Why exactly MatrixMulImage example provided with the new SDK is so much faster than standard MatrixMultiplication ? It is something like 2 or 3 time faster.
It looks like the only difference is in memory access done via new image support. Memory pinning, texture cache, etc, what is the source of the huge performance boost in using image instead of normal memory buffer ?
Short answer is : cache. TU uses cache. Normal memory access doesn't ( in theory it should use vertex cache on 5xxx, but it doesn't or not always or something like that ). Also the example is tailored for a little bit more efficient cache reuse.
Btw, what is performance in gflops of these functions? I assume it is single precision, what is about double precision, multiplication and addtiion are supported now.
On 5870 single precision ~ 1 TFLOPs . Double precision is probably ~200-300 GFLOPs. More on this is here http://forums.amd.com/devforum/messageview.cfm?catid=390&threadid=127963&enterthread=y .
Maybe Teraflop?
Yep. My mistake .
Thanks. lol
Originally posted by: hazeman Short answer is : cache. TU uses cache. Normal memory access doesn't ( in theory it should use vertex cache on 5xxx, but it doesn't or not always or something like that ). Also the example is tailored for a little bit more efficient cache reuse.
Thanks, Hazeman, this explain a lot.
From the thread you linked, it looks like it is more an issue related to what is stored in the cache and/or memory layout than having or not a cache enabled (i.e. tiled format Vs linear format).
From the thread you linked, it looks like it is more an issue related to what is stored in the cache and/or memory layout than having or not a cache enabled (i.e. tiled format Vs linear format).
Without cache memory transfer is ~150GB/s ( 5870 ).

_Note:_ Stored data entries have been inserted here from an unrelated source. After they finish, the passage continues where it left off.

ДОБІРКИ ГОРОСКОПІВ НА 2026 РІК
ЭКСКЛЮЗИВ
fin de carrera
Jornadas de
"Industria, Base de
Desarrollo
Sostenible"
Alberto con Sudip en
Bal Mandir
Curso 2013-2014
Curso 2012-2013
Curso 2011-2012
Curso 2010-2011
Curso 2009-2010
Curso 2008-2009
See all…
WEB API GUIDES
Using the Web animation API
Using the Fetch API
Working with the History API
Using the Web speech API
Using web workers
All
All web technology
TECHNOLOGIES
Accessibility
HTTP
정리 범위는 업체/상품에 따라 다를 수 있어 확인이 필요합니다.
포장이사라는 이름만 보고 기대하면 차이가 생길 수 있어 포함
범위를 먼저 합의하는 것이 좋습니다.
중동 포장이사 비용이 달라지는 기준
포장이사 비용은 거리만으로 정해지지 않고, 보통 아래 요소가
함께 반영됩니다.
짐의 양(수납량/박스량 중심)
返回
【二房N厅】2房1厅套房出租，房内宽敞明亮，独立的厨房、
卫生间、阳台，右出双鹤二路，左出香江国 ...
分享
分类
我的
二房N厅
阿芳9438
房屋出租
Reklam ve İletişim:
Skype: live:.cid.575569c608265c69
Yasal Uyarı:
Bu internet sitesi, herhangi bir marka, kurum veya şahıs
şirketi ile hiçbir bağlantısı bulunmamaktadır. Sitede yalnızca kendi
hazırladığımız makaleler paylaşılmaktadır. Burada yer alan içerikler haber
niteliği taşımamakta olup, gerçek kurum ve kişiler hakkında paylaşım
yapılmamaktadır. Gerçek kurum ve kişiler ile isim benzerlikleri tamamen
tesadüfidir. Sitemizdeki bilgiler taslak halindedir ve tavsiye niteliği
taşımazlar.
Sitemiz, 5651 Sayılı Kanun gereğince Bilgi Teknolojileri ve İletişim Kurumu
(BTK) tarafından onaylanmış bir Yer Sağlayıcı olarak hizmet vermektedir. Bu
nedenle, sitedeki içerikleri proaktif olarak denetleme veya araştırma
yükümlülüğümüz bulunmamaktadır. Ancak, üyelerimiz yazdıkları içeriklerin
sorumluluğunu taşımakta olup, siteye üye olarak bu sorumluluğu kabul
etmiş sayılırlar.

Transfer from cache is ~50GB/s for 1 simd ( 20*50GB/s totall ). So whether the cache is used or not is quite important. Even if you don't hit much on cache it gives advantage.
Now the talk about layout was about squizing more performance. MatMul example is doing ~1 TFLOPs - but with perfect optimizations it should be possible to get >2 TFLOPs ( this has been achived but not with opencl ). In the thread I've linked I was suggesting what factors they might have missed ( memory/thread layout ).

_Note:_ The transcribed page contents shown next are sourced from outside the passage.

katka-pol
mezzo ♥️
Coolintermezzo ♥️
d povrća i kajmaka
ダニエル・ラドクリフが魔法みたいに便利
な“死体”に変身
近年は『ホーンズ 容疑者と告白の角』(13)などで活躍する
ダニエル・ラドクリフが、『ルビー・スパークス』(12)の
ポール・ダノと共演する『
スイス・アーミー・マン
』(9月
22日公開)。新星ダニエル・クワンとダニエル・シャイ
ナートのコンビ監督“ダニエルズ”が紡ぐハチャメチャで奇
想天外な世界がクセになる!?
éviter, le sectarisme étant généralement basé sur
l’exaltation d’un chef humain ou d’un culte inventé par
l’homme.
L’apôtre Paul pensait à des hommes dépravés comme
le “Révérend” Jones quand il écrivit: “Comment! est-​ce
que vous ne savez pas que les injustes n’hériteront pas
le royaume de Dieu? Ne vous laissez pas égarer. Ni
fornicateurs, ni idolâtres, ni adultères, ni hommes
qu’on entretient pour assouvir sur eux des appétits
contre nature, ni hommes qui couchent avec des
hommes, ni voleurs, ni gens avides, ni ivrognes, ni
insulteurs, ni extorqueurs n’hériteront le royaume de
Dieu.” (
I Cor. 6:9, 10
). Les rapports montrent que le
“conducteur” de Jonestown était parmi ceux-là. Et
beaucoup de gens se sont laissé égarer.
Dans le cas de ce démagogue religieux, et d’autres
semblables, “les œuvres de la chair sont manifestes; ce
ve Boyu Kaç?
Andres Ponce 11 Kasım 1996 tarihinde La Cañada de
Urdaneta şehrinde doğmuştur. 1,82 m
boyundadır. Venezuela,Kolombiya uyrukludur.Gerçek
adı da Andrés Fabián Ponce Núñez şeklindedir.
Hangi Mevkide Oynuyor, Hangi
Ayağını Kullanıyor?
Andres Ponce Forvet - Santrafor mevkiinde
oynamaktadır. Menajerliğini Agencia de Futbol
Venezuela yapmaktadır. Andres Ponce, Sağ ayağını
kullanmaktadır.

But layout thing isn't a goal in itself. It's only a method to achive high cache reuse, so we can as often as possible have 1TB/s transfer. I doubt that tiled format is optimal for matmult but it's probably better than linear.
The standard MatrixMultiplication sample uses LDS instead of Texture Cache. For 1 SIMD Max theoritical bandwidth from LDS is 108.8 GB/s which is exactly double than that of L1 TC = 54.4 GB/s.
But the actual performance is very less as maximum benchmarked bandwidth from LDS is only around 850 GB/s on 5870 (should be 2 TB/s according to theoritical max) and that too for only single-component data type, using vec4 reads from LDS gives much lesser bandwidth which the sample uses.